## PROBLEM DETAILS
In your answer, give each entry again exactly as it appears.

━━━━━ STUDY MATERIAL ━━━━━

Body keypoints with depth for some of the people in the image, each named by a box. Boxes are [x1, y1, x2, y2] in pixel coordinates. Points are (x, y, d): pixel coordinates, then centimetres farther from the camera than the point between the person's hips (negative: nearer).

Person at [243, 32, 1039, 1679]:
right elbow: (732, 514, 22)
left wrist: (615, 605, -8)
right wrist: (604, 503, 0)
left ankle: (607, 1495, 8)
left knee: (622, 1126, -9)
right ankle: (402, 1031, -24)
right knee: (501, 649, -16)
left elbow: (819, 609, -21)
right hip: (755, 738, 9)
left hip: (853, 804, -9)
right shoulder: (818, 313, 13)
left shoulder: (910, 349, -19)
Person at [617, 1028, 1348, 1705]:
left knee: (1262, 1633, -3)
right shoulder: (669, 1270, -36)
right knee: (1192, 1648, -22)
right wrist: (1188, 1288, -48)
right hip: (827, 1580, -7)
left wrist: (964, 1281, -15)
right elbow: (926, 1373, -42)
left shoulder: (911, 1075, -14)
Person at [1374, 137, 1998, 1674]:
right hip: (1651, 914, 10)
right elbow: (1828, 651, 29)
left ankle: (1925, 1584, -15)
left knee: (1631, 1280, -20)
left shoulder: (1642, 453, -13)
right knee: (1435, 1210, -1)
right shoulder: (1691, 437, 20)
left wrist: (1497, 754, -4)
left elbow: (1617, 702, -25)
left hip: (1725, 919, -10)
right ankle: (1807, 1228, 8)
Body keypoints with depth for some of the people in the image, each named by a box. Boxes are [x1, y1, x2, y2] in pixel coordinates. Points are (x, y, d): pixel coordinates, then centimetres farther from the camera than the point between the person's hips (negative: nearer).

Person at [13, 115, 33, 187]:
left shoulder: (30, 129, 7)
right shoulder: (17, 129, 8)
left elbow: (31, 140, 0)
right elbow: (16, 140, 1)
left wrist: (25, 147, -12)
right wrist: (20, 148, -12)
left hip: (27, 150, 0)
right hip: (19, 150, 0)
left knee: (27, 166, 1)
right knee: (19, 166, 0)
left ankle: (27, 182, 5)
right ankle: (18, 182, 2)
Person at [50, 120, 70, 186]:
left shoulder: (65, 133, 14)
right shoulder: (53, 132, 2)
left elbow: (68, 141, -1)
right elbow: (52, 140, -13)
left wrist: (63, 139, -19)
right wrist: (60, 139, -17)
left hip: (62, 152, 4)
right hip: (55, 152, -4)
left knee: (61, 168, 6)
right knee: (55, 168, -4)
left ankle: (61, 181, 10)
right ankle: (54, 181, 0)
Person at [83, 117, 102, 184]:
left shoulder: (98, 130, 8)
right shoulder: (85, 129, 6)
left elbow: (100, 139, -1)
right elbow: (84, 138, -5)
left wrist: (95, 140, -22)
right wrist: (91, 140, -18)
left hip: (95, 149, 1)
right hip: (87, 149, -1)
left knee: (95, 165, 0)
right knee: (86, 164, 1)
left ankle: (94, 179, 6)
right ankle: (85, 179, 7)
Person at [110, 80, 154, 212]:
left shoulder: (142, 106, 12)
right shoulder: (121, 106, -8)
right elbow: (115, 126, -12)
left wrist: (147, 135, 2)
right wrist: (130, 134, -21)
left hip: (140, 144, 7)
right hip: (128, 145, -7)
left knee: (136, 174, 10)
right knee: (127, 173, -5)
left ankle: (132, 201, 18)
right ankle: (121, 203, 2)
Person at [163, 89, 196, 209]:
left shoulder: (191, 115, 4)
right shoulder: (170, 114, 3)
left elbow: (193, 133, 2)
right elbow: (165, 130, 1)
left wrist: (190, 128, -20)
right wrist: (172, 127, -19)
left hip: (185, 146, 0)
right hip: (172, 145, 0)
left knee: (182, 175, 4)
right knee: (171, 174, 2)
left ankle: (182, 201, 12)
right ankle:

━━━━━

## OUTPUT OF THE EXERCISE
Body keypoints with depth for some of the people in the image, each named by a box. Boxes are [x1, y1, x2, y2] in pixel coordinates. Points are (x, y, d): pixel coordinates, then centimetres farther from the camera than the point between the person's hips (negative: nearer).

Person at [243, 32, 1039, 1679]:
right elbow: (732, 514, 22)
left wrist: (615, 605, -8)
right wrist: (604, 503, 0)
left ankle: (607, 1495, 8)
left knee: (622, 1126, -9)
right ankle: (402, 1031, -24)
right knee: (501, 649, -16)
left elbow: (819, 609, -21)
right hip: (755, 738, 9)
left hip: (853, 804, -9)
right shoulder: (818, 313, 13)
left shoulder: (910, 349, -19)
Person at [617, 1028, 1348, 1705]:
left knee: (1262, 1633, -3)
right shoulder: (669, 1270, -36)
right knee: (1192, 1648, -22)
right wrist: (1188, 1288, -48)
right hip: (827, 1580, -7)
left wrist: (964, 1281, -15)
right elbow: (926, 1373, -42)
left shoulder: (911, 1075, -14)
Person at [1374, 137, 1998, 1674]:
right hip: (1651, 914, 10)
right elbow: (1828, 651, 29)
left ankle: (1925, 1584, -15)
left knee: (1631, 1280, -20)
left shoulder: (1642, 453, -13)
right knee: (1435, 1210, -1)
right shoulder: (1691, 437, 20)
left wrist: (1497, 754, -4)
left elbow: (1617, 702, -25)
left hip: (1725, 919, -10)
right ankle: (1807, 1228, 8)
Body keypoints with depth for some of the people in the image, each named by a box. Boxes are [x1, y1, x2, y2] in pixel coordinates. Points are (x, y, d): pixel coordinates, then centimetres farther from the camera than the point between the person's hips (negative: nearer).

Person at [13, 115, 33, 187]:
left shoulder: (30, 129, 7)
right shoulder: (17, 129, 8)
left elbow: (31, 140, 0)
right elbow: (16, 140, 1)
left wrist: (25, 147, -12)
right wrist: (20, 148, -12)
left hip: (27, 150, 0)
right hip: (19, 150, 0)
left knee: (27, 166, 1)
right knee: (19, 166, 0)
left ankle: (27, 182, 5)
right ankle: (18, 182, 2)
Person at [50, 120, 70, 186]:
left shoulder: (65, 133, 14)
right shoulder: (53, 132, 2)
left elbow: (68, 141, -1)
right elbow: (52, 140, -13)
left wrist: (63, 139, -19)
right wrist: (60, 139, -17)
left hip: (62, 152, 4)
right hip: (55, 152, -4)
left knee: (61, 168, 6)
right knee: (55, 168, -4)
left ankle: (61, 181, 10)
right ankle: (54, 181, 0)
Person at [83, 117, 102, 184]:
left shoulder: (98, 130, 8)
right shoulder: (85, 129, 6)
left elbow: (100, 139, -1)
right elbow: (84, 138, -5)
left wrist: (95, 140, -22)
right wrist: (91, 140, -18)
left hip: (95, 149, 1)
right hip: (87, 149, -1)
left knee: (95, 165, 0)
right knee: (86, 164, 1)
left ankle: (94, 179, 6)
right ankle: (85, 179, 7)
Person at [110, 80, 154, 212]:
left shoulder: (142, 106, 12)
right shoulder: (121, 106, -8)
right elbow: (115, 126, -12)
left wrist: (147, 135, 2)
right wrist: (130, 134, -21)
left hip: (140, 144, 7)
right hip: (128, 145, -7)
left knee: (136, 174, 10)
right knee: (127, 173, -5)
left ankle: (132, 201, 18)
right ankle: (121, 203, 2)
Person at [163, 89, 196, 209]:
left shoulder: (191, 115, 4)
right shoulder: (170, 114, 3)
left elbow: (193, 133, 2)
right elbow: (165, 130, 1)
left wrist: (190, 128, -20)
right wrist: (172, 127, -19)
left hip: (185, 146, 0)
right hip: (172, 145, 0)
left knee: (182, 175, 4)
right knee: (171, 174, 2)
left ankle: (182, 201, 12)
right ankle:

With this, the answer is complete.